Sally G. McMillen, the Mary Reynolds Babcock Professor of History at Davidson College, earned her Ph.D. from Duke University. Previous publications include MOTHERHOOD IN THE OLD SOUTH (1990), SOUTHERN WOMEN: BLACK AND WHITE IN THE OLD SOUTH (1991), TO RAISE UP THE SOUTH: SUNDAY SCHOOLS IN BLACK AND WHITE CHURCHES, 1865-1915 (2001), SENECA FALLS AND THE ORIGINS OF THE WOMEN'S RIGHTS MOVEMENT (2008) as well as several articles in the Journal of Southern History and the Journal of the History of Medicine and Allied Sciences. She is currently working on a biography of Lucy Stone.

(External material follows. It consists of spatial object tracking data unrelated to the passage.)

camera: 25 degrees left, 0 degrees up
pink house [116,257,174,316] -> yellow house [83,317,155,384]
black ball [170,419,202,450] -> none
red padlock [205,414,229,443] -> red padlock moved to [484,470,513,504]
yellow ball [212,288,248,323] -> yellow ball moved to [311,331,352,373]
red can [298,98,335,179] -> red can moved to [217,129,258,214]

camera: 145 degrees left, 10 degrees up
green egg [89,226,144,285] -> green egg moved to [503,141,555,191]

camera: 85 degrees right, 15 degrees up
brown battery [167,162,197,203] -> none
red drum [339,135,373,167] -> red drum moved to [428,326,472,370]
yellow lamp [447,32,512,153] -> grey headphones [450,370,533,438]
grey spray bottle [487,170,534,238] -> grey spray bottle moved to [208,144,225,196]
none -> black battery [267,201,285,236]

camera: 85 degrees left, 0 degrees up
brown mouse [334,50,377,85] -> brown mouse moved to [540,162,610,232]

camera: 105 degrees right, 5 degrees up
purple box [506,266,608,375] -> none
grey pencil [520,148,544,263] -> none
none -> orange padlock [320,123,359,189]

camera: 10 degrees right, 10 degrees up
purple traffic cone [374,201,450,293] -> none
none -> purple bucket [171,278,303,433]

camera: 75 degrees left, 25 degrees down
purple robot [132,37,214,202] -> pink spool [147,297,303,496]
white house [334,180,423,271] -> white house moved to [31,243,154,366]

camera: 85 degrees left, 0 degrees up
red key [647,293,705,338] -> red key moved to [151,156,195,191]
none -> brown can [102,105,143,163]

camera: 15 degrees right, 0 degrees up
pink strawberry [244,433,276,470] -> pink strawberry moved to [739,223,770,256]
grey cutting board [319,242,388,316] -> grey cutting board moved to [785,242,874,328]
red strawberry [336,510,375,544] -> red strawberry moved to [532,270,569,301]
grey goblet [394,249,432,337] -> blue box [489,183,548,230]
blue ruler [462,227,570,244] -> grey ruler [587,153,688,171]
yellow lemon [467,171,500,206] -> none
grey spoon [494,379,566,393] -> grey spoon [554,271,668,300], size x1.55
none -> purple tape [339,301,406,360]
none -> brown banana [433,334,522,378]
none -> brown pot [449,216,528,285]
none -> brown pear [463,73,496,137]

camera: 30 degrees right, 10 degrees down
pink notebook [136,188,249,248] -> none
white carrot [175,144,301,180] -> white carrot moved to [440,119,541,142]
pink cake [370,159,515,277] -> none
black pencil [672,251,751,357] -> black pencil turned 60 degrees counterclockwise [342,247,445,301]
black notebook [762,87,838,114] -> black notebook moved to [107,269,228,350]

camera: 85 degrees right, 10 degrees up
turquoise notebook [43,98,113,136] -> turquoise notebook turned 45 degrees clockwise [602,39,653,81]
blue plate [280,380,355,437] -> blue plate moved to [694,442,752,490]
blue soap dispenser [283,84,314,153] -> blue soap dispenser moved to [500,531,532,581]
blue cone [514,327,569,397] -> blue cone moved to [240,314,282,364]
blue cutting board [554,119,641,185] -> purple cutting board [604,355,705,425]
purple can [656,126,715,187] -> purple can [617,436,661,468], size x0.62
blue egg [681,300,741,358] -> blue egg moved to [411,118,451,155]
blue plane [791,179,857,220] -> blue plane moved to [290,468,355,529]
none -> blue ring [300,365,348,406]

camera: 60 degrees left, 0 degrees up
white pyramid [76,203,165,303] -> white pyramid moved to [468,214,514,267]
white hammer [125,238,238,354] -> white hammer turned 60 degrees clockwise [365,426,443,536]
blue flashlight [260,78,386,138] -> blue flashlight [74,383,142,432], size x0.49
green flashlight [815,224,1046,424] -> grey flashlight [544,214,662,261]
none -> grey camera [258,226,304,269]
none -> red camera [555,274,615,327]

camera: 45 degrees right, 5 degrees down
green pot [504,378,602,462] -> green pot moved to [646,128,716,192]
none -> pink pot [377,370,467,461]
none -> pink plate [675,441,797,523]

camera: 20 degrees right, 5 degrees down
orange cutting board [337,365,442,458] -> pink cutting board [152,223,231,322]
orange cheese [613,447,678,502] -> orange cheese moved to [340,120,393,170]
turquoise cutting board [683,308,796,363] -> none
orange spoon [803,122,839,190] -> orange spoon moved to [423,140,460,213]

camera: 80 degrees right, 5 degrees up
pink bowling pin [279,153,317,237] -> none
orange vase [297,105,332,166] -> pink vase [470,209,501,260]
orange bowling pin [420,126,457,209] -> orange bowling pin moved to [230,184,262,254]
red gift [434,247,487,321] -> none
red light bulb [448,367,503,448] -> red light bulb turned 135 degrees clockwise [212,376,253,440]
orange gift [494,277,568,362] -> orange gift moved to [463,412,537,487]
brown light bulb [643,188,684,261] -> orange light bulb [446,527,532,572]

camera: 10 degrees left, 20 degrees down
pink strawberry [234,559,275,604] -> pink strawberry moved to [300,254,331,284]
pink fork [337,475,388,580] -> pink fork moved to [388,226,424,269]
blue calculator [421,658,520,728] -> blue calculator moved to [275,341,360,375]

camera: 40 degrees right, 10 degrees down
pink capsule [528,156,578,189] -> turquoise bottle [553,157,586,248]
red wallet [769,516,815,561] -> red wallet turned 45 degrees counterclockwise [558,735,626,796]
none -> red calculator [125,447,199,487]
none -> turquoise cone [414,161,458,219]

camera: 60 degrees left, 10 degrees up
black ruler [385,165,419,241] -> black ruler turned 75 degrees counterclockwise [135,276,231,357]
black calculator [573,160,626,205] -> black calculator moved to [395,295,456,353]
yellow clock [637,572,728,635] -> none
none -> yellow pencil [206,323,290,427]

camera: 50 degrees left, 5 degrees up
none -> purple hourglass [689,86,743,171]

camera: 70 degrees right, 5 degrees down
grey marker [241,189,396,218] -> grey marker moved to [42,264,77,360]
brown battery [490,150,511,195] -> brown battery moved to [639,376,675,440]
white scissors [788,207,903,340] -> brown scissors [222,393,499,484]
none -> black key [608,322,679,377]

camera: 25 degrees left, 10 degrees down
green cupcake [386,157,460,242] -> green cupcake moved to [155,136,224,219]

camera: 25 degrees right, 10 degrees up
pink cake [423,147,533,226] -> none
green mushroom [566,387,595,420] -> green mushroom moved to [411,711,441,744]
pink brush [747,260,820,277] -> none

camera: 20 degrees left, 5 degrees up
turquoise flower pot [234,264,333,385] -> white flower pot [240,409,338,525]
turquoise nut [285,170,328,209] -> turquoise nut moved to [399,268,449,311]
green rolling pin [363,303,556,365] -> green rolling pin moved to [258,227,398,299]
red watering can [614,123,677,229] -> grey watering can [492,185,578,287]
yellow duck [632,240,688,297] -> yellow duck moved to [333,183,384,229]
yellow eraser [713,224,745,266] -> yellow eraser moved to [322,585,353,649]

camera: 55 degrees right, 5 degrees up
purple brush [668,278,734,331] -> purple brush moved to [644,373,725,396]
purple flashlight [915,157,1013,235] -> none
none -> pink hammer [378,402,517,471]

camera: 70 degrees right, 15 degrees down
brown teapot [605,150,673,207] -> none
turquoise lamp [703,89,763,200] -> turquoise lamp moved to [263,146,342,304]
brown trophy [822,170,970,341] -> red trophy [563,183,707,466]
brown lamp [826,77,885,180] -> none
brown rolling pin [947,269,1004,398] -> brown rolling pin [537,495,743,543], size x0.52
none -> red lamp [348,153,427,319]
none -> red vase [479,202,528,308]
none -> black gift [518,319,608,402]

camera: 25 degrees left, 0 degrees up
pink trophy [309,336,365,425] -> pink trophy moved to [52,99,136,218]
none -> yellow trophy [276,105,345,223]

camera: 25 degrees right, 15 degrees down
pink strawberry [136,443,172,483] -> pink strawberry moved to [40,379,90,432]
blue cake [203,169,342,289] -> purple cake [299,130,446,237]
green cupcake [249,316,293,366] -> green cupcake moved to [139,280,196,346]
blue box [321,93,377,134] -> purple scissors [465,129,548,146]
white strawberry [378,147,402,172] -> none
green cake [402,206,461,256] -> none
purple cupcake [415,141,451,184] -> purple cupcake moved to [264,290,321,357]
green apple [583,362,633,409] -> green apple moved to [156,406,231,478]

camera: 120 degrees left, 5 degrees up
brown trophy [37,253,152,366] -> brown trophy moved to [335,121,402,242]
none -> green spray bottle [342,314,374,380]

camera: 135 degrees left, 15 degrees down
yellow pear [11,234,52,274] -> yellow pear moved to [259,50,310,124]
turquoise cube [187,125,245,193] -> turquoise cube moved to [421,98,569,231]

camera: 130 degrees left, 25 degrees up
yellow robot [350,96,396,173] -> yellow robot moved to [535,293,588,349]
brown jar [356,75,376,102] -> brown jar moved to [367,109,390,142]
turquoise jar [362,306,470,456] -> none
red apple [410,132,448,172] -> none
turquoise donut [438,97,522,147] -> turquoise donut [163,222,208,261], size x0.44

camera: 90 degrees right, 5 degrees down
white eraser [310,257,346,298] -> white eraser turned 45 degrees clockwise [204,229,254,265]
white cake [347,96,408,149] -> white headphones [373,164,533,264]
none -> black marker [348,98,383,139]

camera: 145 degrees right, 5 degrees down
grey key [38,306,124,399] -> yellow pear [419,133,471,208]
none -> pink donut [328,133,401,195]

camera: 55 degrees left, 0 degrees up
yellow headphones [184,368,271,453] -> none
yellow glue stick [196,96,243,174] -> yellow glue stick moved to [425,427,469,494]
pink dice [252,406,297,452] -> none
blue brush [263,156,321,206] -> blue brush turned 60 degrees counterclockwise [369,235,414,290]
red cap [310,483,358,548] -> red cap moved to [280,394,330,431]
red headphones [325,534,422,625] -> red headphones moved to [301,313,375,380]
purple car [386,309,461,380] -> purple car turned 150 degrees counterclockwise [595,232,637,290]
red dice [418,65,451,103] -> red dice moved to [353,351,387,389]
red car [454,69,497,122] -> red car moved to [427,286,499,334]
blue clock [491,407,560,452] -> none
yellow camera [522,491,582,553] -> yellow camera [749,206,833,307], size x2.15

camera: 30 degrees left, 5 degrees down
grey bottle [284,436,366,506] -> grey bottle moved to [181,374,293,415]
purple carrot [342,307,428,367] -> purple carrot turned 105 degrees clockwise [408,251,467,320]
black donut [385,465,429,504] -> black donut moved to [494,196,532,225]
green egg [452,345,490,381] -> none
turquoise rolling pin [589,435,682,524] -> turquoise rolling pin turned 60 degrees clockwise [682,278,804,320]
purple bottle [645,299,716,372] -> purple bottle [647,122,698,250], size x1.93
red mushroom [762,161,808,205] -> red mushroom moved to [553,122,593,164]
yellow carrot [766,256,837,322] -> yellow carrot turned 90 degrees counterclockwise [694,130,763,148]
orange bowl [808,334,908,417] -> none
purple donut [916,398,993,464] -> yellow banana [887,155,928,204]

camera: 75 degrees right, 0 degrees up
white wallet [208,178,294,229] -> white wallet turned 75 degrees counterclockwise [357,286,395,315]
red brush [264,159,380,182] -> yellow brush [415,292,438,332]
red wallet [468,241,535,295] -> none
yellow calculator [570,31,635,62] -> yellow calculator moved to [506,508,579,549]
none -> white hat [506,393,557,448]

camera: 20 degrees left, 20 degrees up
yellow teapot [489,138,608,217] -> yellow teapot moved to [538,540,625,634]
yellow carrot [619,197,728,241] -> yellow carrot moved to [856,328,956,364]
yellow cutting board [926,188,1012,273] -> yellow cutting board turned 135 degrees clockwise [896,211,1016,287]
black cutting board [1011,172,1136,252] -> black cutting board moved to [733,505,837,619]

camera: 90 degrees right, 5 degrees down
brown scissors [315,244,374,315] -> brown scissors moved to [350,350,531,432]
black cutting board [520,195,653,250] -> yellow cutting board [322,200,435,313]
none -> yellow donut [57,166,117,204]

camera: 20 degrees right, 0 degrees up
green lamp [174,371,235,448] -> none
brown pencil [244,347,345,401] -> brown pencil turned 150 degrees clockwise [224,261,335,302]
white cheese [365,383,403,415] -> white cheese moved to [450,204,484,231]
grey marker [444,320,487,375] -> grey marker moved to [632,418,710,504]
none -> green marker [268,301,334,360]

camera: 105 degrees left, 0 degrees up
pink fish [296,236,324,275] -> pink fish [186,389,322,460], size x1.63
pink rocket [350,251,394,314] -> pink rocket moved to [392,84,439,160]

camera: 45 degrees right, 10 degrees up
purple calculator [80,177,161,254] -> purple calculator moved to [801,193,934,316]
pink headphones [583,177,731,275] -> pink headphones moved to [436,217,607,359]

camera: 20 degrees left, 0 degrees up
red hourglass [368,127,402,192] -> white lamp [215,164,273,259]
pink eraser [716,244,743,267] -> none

Elizabeth Hayes Turner, professor of history at the University of North Texas, earned her Ph.D. from Rice University. She is the author of WOMEN, CULTURE, AND COMMUNITY: RELIGION AND REFORM IN GALVESTON, 1880-1920 (1997); WOMEN AND GENDER IN THE NEW SOUTH, 1865-1945 (2009); co-author of GALVESTON AND THE 1900 STORM: CATASTROPHE AND CATALYST (2000); and co-editor of five books, including LONE STAR PASTS: MEMORY AND HISTORY IN TEXAS (2005). She is the author of several articles in edited anthologies and the Southern Literary Journal and is currently completing a book JUNETEENTH: THE EVOLUTION OF AN EMANCIPATION CELEBRATION.
Paul Escott is Reynolds Professor of History at Wake Forest University. His academic degrees are from Harvard College and Duke University. Among his books are AFTER SECESSION: JEFFERSON DAVIS AND THE FAILURE OF CONFEDERATE NATIONALISM, SLAVERY REMEMBERED: A RECORD OF TWENTIETH-CENTURY SLAVE NARRATIVES, MANY EXCELLENT PEOPLE: POWER AND PRIVILEGE IN NORTH CAROLINA, 1850-1900, MILITARY NECESSITY: CIVIL-MILITARY RELATIONS IN THE CONFEDERACY, "WHAT SHALL WE DO WITH THE NEGRO?": LINCOLN, WHITE RACISM, AND CIVIL WAR AMERICA, and THE CONFEDERACY: THE SLAVEHOLDERS' FAILED VENTURE.
David Goldfield is the Robert Lee Bailey Professor of History at the University of North Carolina, Charlotte. A native of Memphis, he grew up in Brooklyn, New York, and attended the University of Maryland. He is the author or editor of fifteen books mostly dealing with the history of the American South, two of which received the Mayflower Award for Non-Fiction. His most recent book is AMERICA AFLAME: HOW THE CIVIL WAR CREATED A NATION (Bloomsbury Press, 2011).